La guerra en Ucrania, un conflicto por elección, en torno al cual ninguno de los actores: OTAN, Rusia, Estados Unidos y Ucrania, así como Gran Bretaña y Francia, tuvieron la lucidez y la responsabilidad necesaria para hacer su parte de la tarea de impedir un desenlace capaz de provocar un trastorno sistémico que ha convertido las relaciones internacionales en un rompecabezas global insoluble.
Para Estados Unidos y Rusia la guerra en Ucrania parece ser parte de estrategias asociadas a sus propias agendas, pensadas a favor de intereses propios, funcionales a la condición de superpotencias, sin considerar los perjuicios que ocasionan a la humanidad. Como para sumar oprobio al daño, Israel, una potencia menor, prohijada por Estados Unidos y temida por sus vecinos, pesca en río revuelto y como ayer lo hicieron los nazis contra los judíos con inaudita crueldad y total impunidad, procura en Gaza una solución final a su conflicto con los árabes.
A este contencioso, también electivo, se suman fuerzas no estatales, entre otros, Hezbollah y Hamás que son virtualmente incontrolables, entre otras cosas, por la precariedad institucional de los gobiernos respectivos, los resentimientos acumulados y, sobre todo, por los elementos confesionales que introducen variables irracionales.
Precisamente para que algo así no ocurriera, los líderes que condujeron la coalición antifascista, Frankli D. Roosevelt, Joseph Stalin y Winston Churchill, ganadores de la II Guerra Mundial, asistidos por excelentes diplomáticos y políticos, entre ellos los representantes de unos 20 Estados latinoamericanos, crearon la ONU a la cual dotaron de la Carta, el más importante documento jurídico de todos los tiempos y de excelentes instrumentos prácticos, entre ellos el Consejo de Seguridad, la Corte Internacional de Justicia e importantes agencias.
Al concebir la ONU y para completar una estructura global, los Tres Grandes sumaron a China con lo cual, no sólo se hizo justicia al papel del inmenso país en la lucha antijaponesa, sino que Asia quedó incluida y, según se afirma -a propuesta de Stalin-, se sumó a Francia, evitando así que la representación europea fuera monopolizada por Gran Bretaña, cuya vinculación a Estados Unidos era desequilibrante.
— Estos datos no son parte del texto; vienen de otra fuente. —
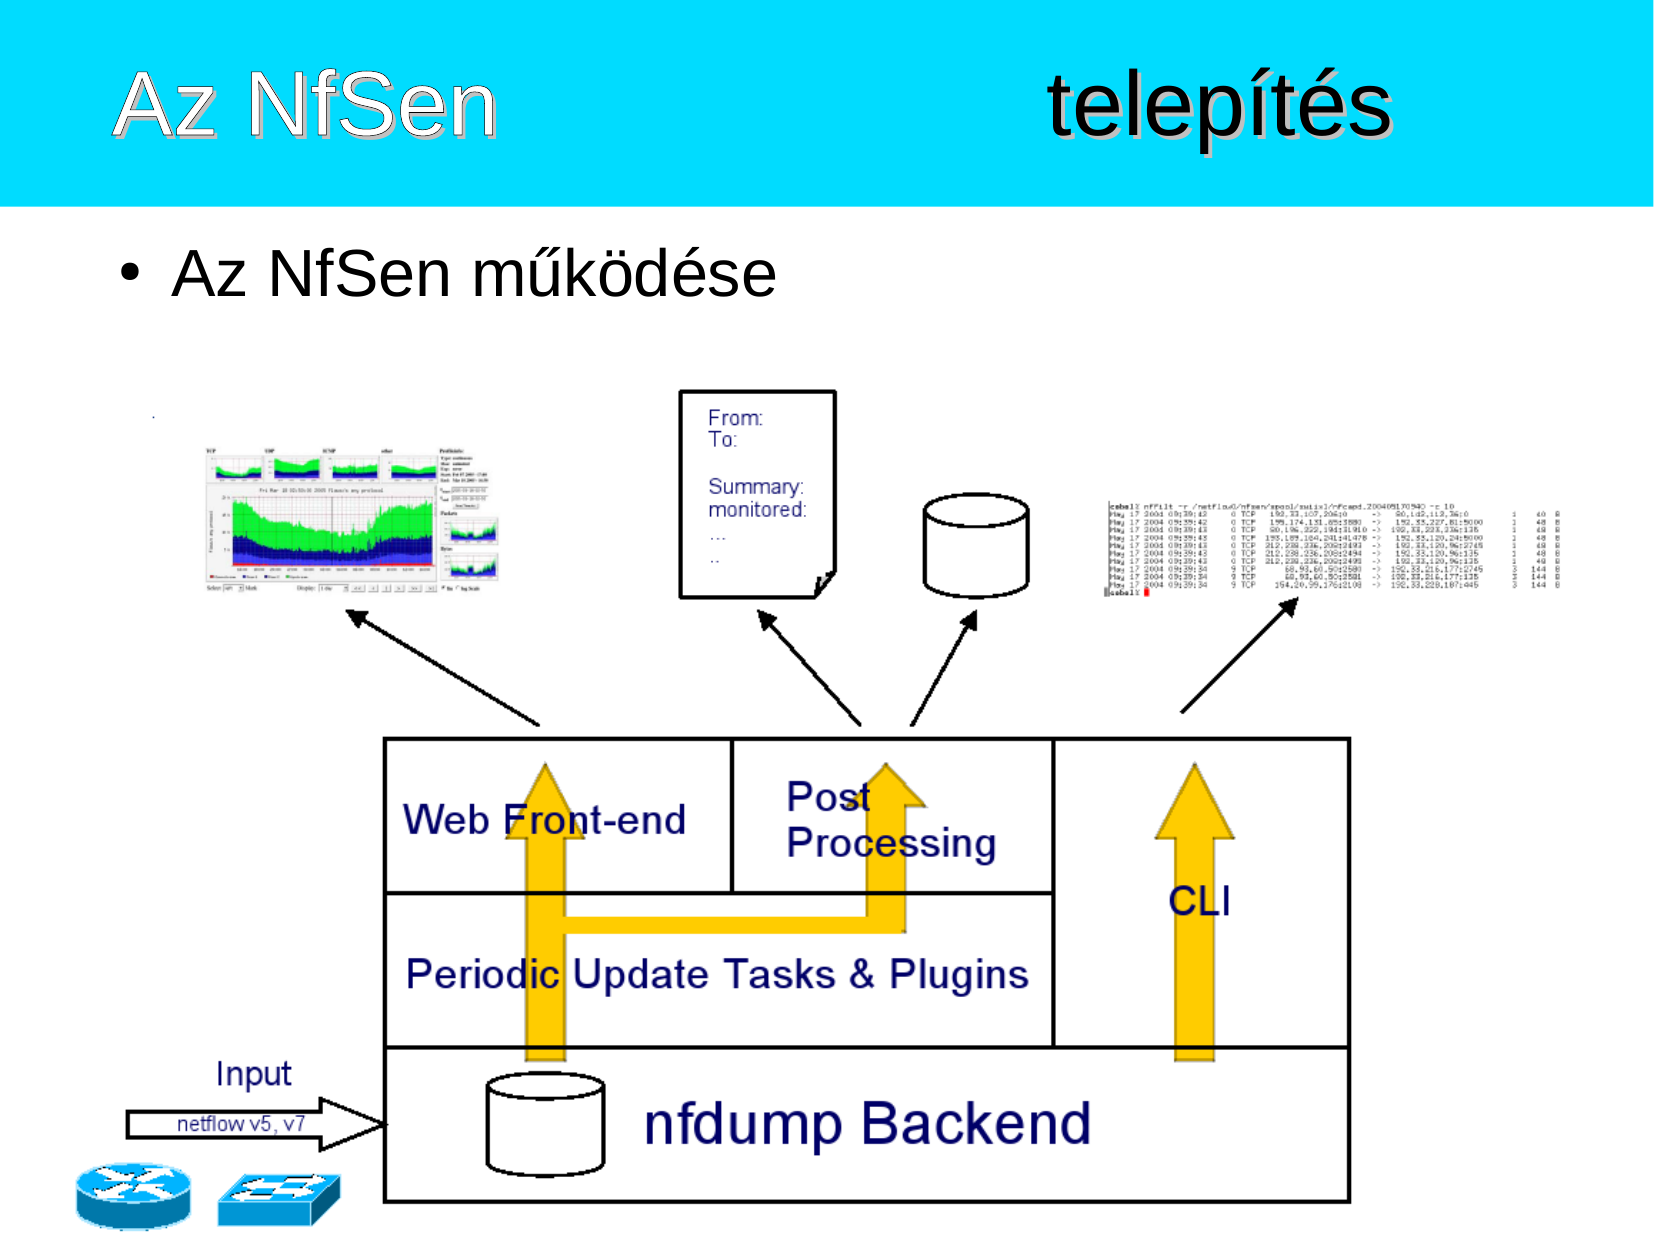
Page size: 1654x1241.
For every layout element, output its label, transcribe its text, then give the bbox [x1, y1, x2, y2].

list Az NfSen működése [82, 236, 1571, 354]
picture [73, 354, 1580, 1237]
title Az NfSen telepítés [0, 0, 1654, 207]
Aunque la ausencia de un país emergente, que pudo ser México, le restó universalidad, los miembros permanentes del Consejo de Seguridad formaron el mejor equipo posible.
Para dotar al órgano mundial de un instrumento eficaz, se introdujo en la Carta el Capítulo VII que previó la creación de las Fuerzas Armadas de Naciones Unidas e introdujo la atribución para el uso de la fuerza contra los Estados cuyo comportamiento significara un peligro para la paz y la seguridad internacionales. El primero y hasta hoy más rotundo ejercicio de esa función fue la Guerra de Corea.
Al invalidar al Consejo de Seguridad, sus miembros permanentes, excepto China, han paralizado a las Naciones Unidos que no pueden actuar respecto a Ucrania y tampoco respecto a Palestina. En esa dinámica, como ya ocurrió en los años 30 del pasado siglo, cuando Alemania no pudo ser contenida, los escenarios internacionales vuelven a parecerse más a una selva que a una comunidad. No alcanzo a ver una solución de salida. Abundaré en ese desafortunado aspecto.